- YOUR ASSIGNMENT:
Write out only the lines from the top of the listing below through the one with "## License Key", exactly as they stand, while keeping pictures out of the copy.
__________________________________________________
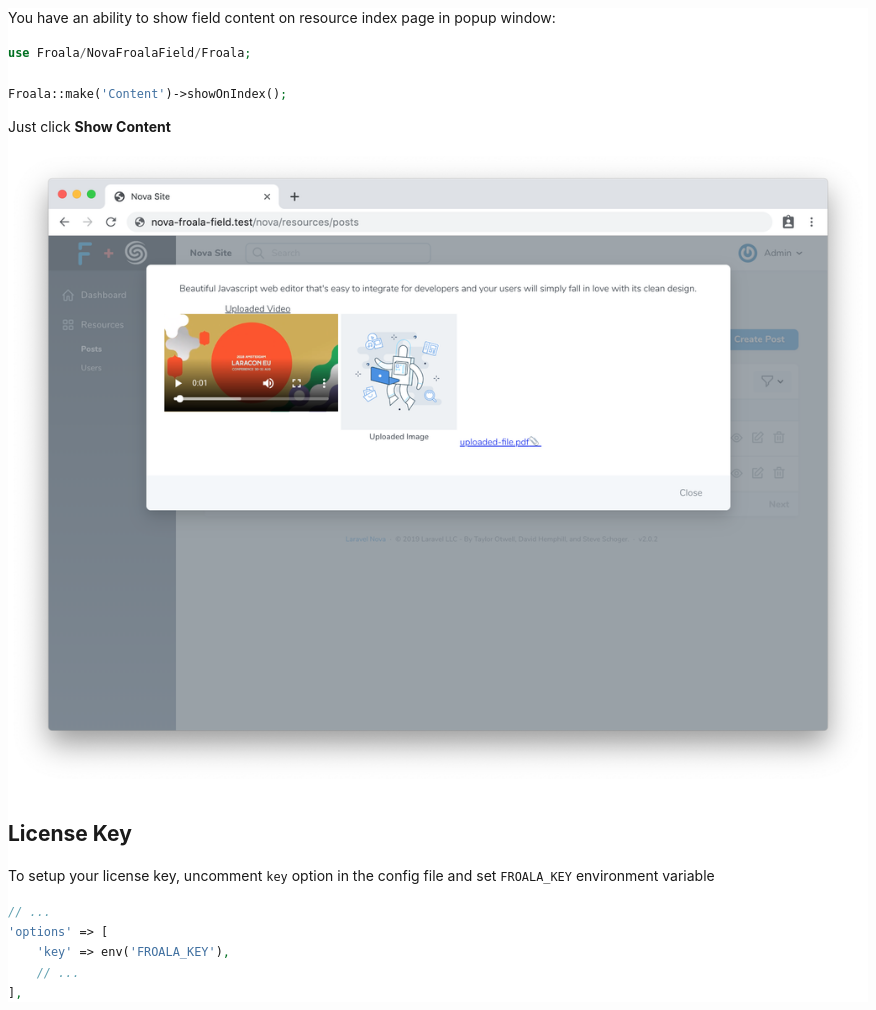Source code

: You have an ability to show field content on resource index page in popup window:

```php
use Froala/NovaFroalaField/Froala;

Froala::make('Content')->showOnIndex();
```

Just click **Show Content**

![Index Field](.github/docs/index-field.png)

## License Key

To setup your license key, uncomment `key` option in the config file and set `FROALA_KEY` environment variable

```php
// ...
'options' => [
    'key' => env('FROALA_KEY'),
    // ...
],
```
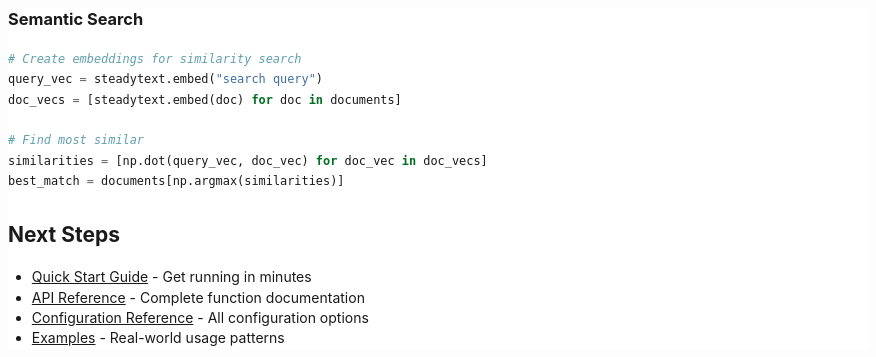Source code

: ### Semantic Search

```python
# Create embeddings for similarity search
query_vec = steadytext.embed("search query")
doc_vecs = [steadytext.embed(doc) for doc in documents]

# Find most similar
similarities = [np.dot(query_vec, doc_vec) for doc_vec in doc_vecs]
best_match = documents[np.argmax(similarities)]
```

## Next Steps

- [Quick Start Guide](quick-start.md) - Get running in minutes
- [API Reference](api/index.md) - Complete function documentation
- [Configuration Reference](configuration-reference.md) - All configuration options
- [Examples](examples/index.md) - Real-world usage patterns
__________________________________________________
- SOLUTION FOR THIS TASK:
Source code

: You have an ability to show field content on resource index page in popup window:

```php
use Froala/NovaFroalaField/Froala;

Froala::make('Content')->showOnIndex();
```

Just click **Show Content**

![Index Field](.github/docs/index-field.png)

## License Key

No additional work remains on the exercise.